On his part, Chairman and Chief Executive Officer, International Energy Services Limited, Dr. Diran Fawibe, said: “The owners of a company like the NNPC determine whether the company would make profit or not in the way and manner that they manage it. The question we should ask is, could it be that NNPC made profits in the previous 43 years?

 “Over the years, we knew that there were lots of expenditures, lots of deductions in the finances of the NNPC that ordinarily should not have been made. These things have gone on for many years. If this expenditures and deductions are written back into the books of the NNPC, definitely there will be profit.
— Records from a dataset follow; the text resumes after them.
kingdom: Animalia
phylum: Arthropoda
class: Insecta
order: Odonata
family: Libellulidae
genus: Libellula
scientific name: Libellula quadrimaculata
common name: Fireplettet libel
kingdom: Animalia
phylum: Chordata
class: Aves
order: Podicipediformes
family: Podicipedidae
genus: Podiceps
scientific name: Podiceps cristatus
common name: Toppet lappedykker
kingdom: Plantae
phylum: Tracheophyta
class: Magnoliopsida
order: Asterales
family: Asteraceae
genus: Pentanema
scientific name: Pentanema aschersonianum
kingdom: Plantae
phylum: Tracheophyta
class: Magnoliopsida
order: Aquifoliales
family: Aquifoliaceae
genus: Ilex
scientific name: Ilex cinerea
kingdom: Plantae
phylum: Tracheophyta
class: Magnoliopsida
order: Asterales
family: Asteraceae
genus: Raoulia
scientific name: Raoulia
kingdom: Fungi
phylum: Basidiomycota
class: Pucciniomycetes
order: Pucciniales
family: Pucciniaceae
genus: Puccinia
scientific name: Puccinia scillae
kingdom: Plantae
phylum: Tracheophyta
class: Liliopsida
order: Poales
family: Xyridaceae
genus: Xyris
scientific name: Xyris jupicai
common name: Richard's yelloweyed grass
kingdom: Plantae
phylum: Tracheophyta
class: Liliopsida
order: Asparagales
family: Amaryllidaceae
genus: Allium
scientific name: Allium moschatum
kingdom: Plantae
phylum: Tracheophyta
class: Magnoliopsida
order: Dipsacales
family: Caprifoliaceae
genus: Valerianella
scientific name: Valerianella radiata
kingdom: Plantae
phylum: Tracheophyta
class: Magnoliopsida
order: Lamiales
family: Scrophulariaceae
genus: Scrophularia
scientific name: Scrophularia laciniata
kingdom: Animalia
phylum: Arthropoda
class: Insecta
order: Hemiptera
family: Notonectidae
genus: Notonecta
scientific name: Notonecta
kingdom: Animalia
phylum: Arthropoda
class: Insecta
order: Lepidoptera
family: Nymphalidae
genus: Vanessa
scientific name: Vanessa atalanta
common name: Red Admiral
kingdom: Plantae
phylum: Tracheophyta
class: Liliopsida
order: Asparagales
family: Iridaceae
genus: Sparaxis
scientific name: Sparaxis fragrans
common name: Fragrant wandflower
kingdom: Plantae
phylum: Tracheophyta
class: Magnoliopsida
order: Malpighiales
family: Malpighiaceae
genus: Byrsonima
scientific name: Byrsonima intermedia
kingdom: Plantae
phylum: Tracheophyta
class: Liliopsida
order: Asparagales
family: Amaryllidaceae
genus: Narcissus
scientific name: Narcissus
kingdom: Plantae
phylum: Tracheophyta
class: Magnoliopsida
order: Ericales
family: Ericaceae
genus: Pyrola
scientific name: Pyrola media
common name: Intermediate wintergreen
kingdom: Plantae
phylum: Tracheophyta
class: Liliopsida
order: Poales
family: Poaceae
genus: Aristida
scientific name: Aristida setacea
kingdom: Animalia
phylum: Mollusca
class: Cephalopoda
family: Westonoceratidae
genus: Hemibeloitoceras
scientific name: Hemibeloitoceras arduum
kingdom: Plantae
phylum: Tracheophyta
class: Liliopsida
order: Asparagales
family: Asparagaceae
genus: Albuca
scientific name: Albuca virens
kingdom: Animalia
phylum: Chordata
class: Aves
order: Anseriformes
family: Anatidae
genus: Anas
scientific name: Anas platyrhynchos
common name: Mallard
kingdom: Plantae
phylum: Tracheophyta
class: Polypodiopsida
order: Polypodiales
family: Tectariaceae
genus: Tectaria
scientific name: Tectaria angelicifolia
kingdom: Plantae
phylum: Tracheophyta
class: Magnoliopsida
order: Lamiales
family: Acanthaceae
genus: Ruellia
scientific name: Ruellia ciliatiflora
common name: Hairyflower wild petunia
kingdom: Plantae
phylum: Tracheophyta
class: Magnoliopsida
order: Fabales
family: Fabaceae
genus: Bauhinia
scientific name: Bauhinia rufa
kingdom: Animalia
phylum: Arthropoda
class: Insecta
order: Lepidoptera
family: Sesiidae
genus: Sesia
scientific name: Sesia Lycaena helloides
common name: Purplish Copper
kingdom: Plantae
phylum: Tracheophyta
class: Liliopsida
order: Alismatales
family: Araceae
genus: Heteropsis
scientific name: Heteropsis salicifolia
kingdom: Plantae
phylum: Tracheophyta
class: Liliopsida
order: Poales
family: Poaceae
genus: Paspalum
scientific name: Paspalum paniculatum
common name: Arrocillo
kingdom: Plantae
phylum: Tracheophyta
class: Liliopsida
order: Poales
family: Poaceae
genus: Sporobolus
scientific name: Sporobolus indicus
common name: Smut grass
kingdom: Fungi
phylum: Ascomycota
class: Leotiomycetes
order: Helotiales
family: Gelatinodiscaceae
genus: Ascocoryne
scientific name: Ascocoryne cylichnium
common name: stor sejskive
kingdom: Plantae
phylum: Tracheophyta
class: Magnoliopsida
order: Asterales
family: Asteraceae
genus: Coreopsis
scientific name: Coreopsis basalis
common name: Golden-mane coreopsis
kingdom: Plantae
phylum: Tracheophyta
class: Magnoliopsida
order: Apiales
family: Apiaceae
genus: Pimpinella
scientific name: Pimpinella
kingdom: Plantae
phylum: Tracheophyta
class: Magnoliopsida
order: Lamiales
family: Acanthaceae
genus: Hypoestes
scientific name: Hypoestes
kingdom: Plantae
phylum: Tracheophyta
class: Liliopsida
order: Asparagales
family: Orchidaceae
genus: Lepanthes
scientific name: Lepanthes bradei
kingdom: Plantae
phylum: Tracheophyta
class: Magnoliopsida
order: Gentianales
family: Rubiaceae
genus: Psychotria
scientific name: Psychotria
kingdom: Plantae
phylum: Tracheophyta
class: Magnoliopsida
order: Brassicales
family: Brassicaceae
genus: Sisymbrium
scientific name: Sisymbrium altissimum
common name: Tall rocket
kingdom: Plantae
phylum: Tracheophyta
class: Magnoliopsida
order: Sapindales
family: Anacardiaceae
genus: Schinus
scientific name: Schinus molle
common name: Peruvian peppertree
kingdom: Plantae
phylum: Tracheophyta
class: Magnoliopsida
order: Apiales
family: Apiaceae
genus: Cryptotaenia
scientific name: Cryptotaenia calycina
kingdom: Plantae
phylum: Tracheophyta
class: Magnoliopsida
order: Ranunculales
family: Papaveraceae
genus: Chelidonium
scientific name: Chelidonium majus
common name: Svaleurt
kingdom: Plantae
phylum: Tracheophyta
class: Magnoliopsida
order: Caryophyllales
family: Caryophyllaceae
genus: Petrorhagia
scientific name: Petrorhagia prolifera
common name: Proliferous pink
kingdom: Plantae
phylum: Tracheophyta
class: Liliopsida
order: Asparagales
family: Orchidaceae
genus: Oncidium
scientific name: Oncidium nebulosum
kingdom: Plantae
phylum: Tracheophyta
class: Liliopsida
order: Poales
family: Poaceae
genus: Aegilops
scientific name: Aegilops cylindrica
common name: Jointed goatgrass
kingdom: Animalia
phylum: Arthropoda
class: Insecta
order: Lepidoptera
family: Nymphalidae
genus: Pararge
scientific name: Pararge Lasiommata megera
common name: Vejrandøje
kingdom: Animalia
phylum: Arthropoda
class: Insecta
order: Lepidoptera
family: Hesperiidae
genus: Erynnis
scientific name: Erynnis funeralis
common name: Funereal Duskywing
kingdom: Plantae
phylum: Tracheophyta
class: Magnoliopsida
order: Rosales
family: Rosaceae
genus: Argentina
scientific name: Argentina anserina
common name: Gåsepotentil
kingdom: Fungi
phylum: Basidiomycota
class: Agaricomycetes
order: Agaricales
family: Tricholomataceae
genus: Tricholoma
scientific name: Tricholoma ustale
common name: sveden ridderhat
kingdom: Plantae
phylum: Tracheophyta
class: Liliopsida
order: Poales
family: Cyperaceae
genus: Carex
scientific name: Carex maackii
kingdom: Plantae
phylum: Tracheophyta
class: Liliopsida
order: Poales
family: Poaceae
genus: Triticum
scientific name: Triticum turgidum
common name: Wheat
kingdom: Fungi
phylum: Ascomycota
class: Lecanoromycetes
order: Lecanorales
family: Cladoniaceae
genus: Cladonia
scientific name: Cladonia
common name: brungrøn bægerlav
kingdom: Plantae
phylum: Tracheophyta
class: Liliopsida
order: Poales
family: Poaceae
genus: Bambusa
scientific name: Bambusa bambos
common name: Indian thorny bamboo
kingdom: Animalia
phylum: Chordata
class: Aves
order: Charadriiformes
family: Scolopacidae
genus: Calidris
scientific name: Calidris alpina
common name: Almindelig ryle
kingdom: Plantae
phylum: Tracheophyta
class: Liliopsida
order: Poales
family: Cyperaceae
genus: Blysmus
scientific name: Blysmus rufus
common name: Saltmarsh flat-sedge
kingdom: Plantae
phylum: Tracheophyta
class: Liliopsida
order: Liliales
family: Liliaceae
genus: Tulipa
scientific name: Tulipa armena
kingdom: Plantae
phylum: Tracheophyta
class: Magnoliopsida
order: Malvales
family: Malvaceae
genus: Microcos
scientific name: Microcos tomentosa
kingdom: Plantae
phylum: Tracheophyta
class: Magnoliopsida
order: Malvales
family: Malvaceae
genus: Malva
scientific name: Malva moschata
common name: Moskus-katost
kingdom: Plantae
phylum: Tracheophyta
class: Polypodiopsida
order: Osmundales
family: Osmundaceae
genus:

It is a sad commentary that a corporation like the NNPC did not make profit for 43 years.”

 Fawibe said the only reason why the corporation made profit was the way it is now being managed, adding that other viable national oil companies didn’t do anything different apart from being efficient, accountable and transparent.

 Describing the performance as commendable, the Executive Director, Civil Society Legislative Advocacy Centre (CISLAC), Auwal Musa Rafsanjani, added that it was also a positive outcome of the global pressure and domestic public outcry for improved transparency and accountability in public sector governance, particularly in the extractive industry, “so it is a small victory for both the government and civil society.”

   According to him, the profit is, however, not sufficient considering the actual revenue potential of the company, which as rightly put by the GMD, is expected to be a trillion naira profit company.

 With the fiscal position of the economy and the growing political tension, Rafsanjani said that the government needs increased public trust and investors’ confidence, adding that the current achievement on the public side suggests not only responsiveness by the government to increased calls by civil society for improved transparency and accountability in extractive sector governance, but tangible outcomes as a result of those calls.

 “With data rapidly becoming more available across the extractive industry, civil society, researchers, and journalists have responded by finding new ways of examining natural resource revenues, locations, production statistics and corporate filings, drawing on data, which hitherto, was only available to companies involved, or locked up in databases of proprietary data providers,” he stated.

 He added that benefits from tax and royalties should provide some succour as opposed to the current and previous arrangement where it has been nothing short of a loss-making entity renowned for anomalies, undue political interference, and shades of burden. 

“What then remains important is the intensified and sustained advocacy for effective implementation of public disclosure and more open data reforms that promote and entrench a culture of transparency and accountability in the extractive sector governance, from generation to allocation, and to utilisation for public benefit,” Rafsanjani said.